NVIDEAのGPUは、現代のAIやディープラーニング分野を支える標準的な技術だ。同社では、GPUの計算能力を世の中に役立つ具体的な手法につなげるため、開発環境の充実、開発者エコシステムの構築を目指しており、その一環として、スタートアップ開発者の支援に取り組んでいる。
医療・ヘルスケア領域では、センシングによる未病・先制医療、画像解析による診断支援、創薬やロボットによる手術支援、リハビリや介護支援などへのAI活用が期待されている。NVIDEAでは、これらを実装していくための基盤として、機器内の組み込みから、院内、ナショナル医療クラウドまであらゆる階層をGPUの高速演算で処理する体制を整えている。
さらに、あらゆる産業へのAIの活用を促進するために、AIスタートアップ企業と技術パートナー企業を支援する「INCEPTIONプログラム」を運営。国内だけでも100社以上のスタートアップを支援・連携している。プログラムの参加企業は、イベント・マーケティング露出、ユーザー・パートナー企業とのマッチング、ディープラーニング学習、ハードウェアの割引、技術相談・支援などを受けられるのがメリットだ。
スマートフォンによる遠隔・非接触でのバイタルデータ取得の実証
続いて、Binah.ai VP Sales Japanの平尾 充啓氏と、NTTデータ 第二公共事業本部 ヘルスケア事業部 畠山 正克氏が登壇し、NTTデータにおけるヘルスケア×AIの事例として、昨年度のオープンイノベーションコンテストで最優秀賞を受賞したBinah.ai(ビナー)と取り組みを紹介した。
現在、NTTデータでは、Health Data Bankへのデータ取得機能の追加に向けて、Binah.aiの非接触型バイタルデータ取得技術を活用して、スマートフォンによる遠隔・非接触のバイタルデータ取得の実証実験を行なっている。
Binah.aiの非接触型バイタルデータ取得技術は、スマホのカメラで顔を撮影するだけで、心拍数や酸素飽和数(SpO2)、呼吸数、ストレスレベル、血圧などのバイタルサインを測定する技術。Binahアプリはカメラを搭載しているスマホ、タブレット、PCに対応し、インターネットに接続せずに実行できるといった特徴をもつ。

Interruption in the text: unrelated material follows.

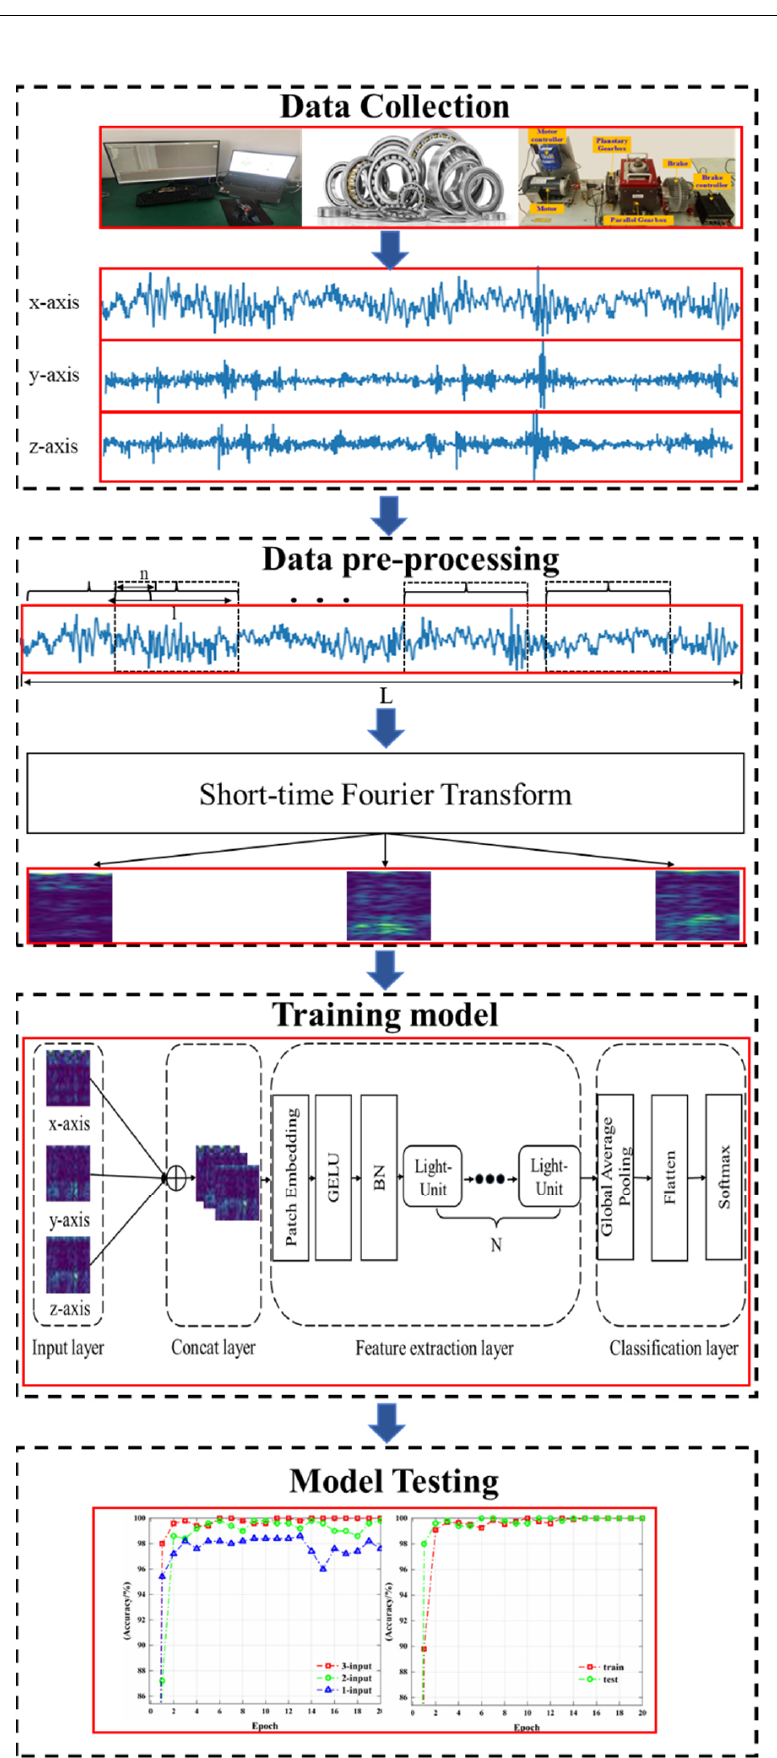
Figure 6. Specific process of fault diagnosis using multi-directional vibration signals.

NTTデータでは、企業向けに健康管理支援サービス「Heath Data Bank」を提供しているが、コロナ禍ではリモートワークが進んでおり、従業員の健康管理が難しくなってきている。そこで、Binahでリモートワーク中の従業員のバイタルデータを取得し、Heath Data Bankと連携させることで、従業員の不調の早期発見などに役立てる実証事業を8月より実施している。実証実験後はHeath Data Bankの機能として追加される予定だ。
後半のスタートアップピッチには、株式会社Sportip、エニシア株式会社、株式会社Elix、株式会社ヒューマノーム研究所、株式会社エクサウィザーズの5社が登壇。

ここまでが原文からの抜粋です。